Recorded data
#####
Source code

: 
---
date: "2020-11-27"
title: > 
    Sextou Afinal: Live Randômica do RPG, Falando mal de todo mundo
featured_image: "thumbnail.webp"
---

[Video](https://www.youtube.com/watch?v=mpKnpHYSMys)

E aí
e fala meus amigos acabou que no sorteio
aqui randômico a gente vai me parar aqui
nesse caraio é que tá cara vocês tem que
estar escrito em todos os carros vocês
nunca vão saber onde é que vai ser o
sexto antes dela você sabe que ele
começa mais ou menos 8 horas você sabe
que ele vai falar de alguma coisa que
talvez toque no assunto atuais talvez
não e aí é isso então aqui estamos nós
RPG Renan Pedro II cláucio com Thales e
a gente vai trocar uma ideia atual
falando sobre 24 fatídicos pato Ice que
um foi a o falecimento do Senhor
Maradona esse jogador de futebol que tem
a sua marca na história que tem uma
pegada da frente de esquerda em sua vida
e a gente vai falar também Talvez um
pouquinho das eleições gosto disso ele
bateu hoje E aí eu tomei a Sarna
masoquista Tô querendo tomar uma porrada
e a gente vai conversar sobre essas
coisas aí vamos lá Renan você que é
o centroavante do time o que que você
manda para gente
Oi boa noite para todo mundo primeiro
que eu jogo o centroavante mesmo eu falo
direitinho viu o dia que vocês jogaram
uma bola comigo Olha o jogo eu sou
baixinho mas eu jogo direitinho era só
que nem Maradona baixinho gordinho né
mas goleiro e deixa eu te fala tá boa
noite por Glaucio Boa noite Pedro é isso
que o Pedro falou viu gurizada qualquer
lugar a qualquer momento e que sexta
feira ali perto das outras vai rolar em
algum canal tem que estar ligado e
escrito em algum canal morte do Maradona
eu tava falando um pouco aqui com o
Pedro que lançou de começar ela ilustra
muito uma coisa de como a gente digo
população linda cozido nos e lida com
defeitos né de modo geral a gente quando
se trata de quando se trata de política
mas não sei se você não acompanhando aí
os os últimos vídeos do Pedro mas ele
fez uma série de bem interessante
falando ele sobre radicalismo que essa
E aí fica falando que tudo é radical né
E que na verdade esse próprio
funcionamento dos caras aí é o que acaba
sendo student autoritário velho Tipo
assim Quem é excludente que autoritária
#####
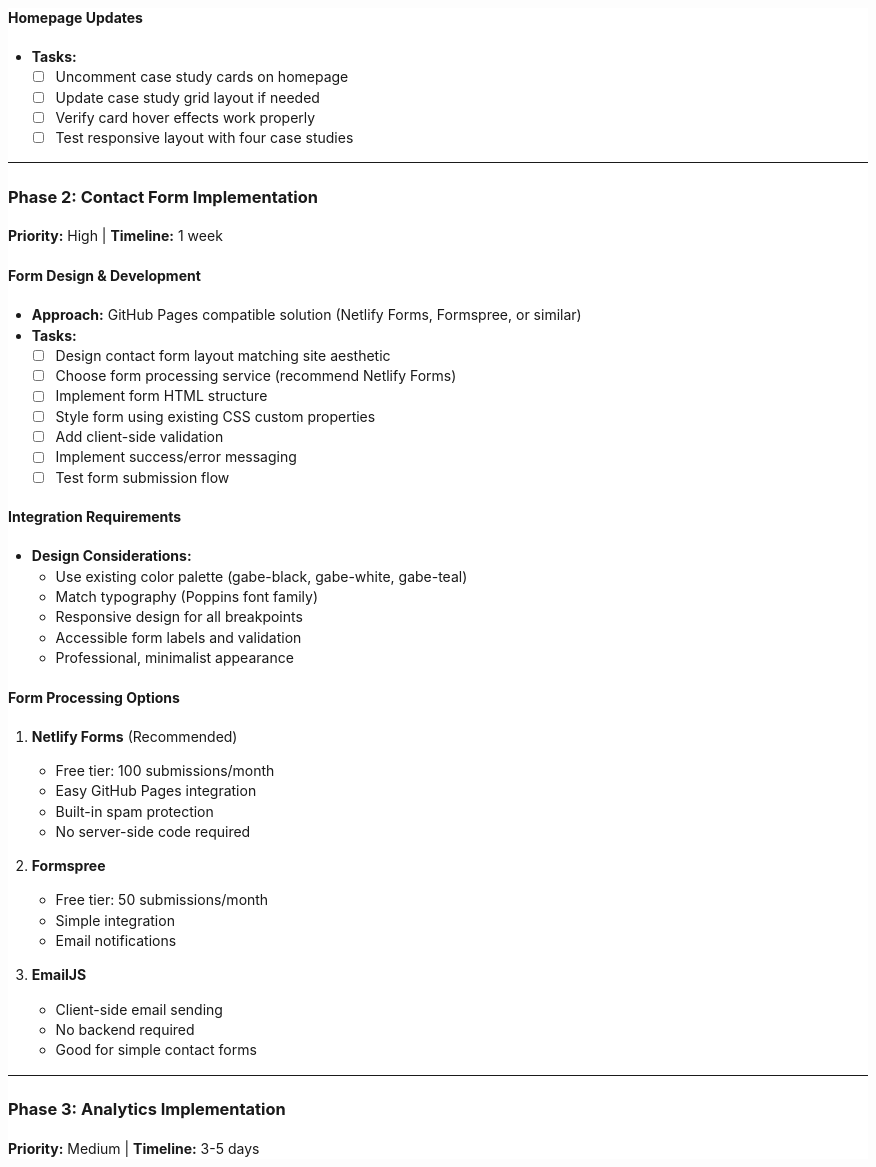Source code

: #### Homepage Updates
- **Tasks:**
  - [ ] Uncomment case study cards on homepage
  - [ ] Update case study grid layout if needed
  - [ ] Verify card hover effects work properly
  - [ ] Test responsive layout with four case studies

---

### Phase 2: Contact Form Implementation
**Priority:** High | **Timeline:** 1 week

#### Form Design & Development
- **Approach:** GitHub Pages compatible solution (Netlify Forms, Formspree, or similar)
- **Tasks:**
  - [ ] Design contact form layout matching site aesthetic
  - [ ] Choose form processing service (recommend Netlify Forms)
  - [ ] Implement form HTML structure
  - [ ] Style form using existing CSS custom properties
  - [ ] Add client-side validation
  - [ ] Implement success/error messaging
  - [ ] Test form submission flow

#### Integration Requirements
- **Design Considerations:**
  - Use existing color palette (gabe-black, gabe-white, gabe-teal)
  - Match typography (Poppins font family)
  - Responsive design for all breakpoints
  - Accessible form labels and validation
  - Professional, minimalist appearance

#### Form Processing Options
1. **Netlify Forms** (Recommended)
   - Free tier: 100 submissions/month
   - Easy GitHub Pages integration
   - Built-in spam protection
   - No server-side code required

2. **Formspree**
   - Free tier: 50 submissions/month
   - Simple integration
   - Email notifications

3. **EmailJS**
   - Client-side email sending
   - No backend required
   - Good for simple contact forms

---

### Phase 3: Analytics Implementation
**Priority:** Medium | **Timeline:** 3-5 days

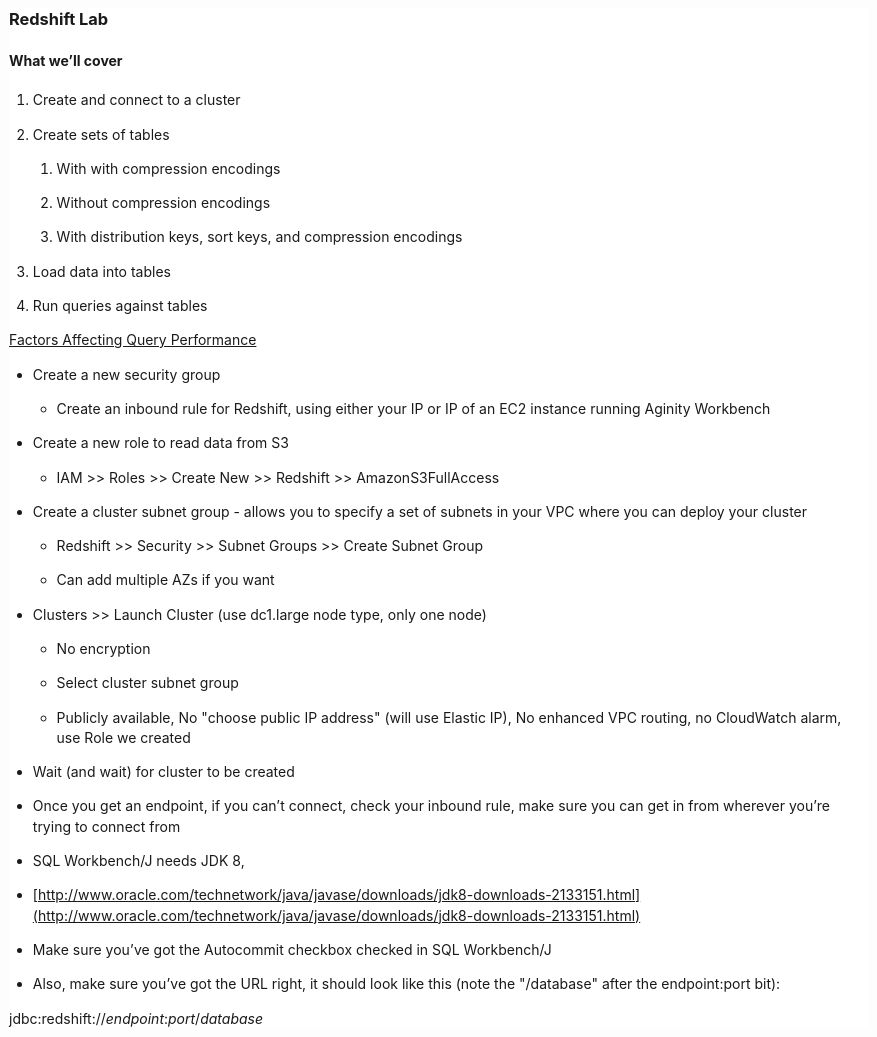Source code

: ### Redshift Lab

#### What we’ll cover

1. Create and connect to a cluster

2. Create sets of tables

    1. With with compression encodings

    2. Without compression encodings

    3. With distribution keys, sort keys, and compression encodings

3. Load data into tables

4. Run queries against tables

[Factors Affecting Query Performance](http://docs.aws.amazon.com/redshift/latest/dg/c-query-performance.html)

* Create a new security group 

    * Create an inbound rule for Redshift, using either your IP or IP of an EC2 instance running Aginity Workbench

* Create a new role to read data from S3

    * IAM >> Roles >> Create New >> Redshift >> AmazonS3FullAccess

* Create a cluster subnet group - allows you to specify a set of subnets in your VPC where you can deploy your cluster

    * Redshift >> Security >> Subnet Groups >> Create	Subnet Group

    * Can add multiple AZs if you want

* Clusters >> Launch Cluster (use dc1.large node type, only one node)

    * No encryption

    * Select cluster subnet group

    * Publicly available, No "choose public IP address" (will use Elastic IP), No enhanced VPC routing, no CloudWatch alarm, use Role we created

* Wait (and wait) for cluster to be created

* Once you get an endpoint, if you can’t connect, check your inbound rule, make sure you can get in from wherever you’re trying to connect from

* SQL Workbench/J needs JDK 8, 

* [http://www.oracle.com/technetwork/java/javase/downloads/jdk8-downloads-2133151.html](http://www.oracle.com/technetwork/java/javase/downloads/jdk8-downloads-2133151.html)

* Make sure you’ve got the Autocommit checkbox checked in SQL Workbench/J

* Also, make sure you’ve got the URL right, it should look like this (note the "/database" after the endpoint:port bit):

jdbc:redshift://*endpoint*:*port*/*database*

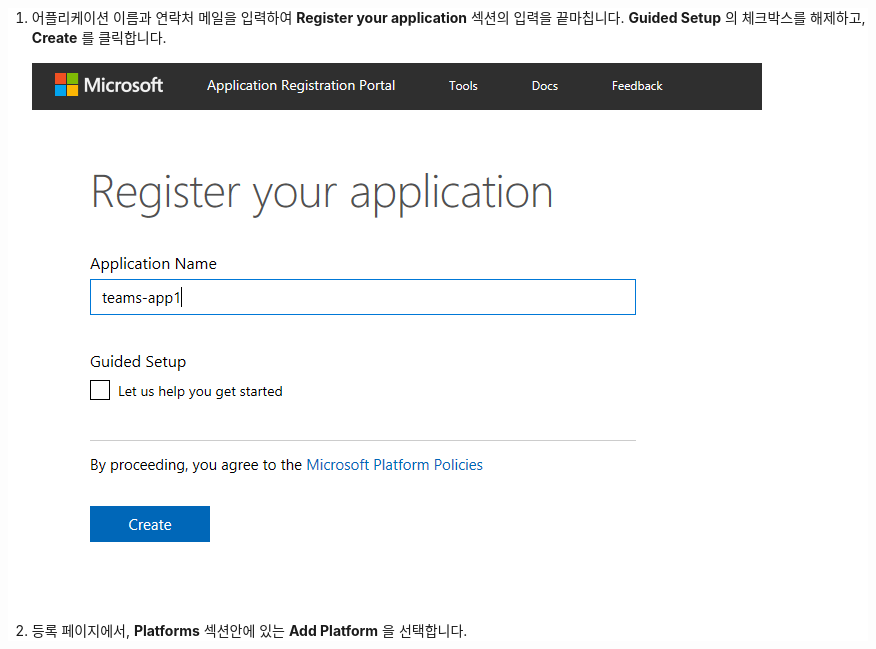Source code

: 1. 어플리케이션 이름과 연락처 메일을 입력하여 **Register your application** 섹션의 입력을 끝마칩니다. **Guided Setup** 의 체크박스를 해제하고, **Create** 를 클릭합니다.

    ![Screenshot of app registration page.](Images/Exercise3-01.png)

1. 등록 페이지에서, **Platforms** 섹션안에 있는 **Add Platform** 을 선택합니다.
#####
Copy the stretch of the records above that runs from the line with "High | **Timeline:** 1 week" through the line with "- [ ] Test form submission flow". Both end lines belong in the copy, and nothing else does.

**Priority:** High | **Timeline:** 1 week

#### Form Design & Development
- **Approach:** GitHub Pages compatible solution (Netlify Forms, Formspree, or similar)
- **Tasks:**
  - [ ] Design contact form layout matching site aesthetic
  - [ ] Choose form processing service (recommend Netlify Forms)
  - [ ] Implement form HTML structure
  - [ ] Style form using existing CSS custom properties
  - [ ] Add client-side validation
  - [ ] Implement success/error messaging
  - [ ] Test form submission flow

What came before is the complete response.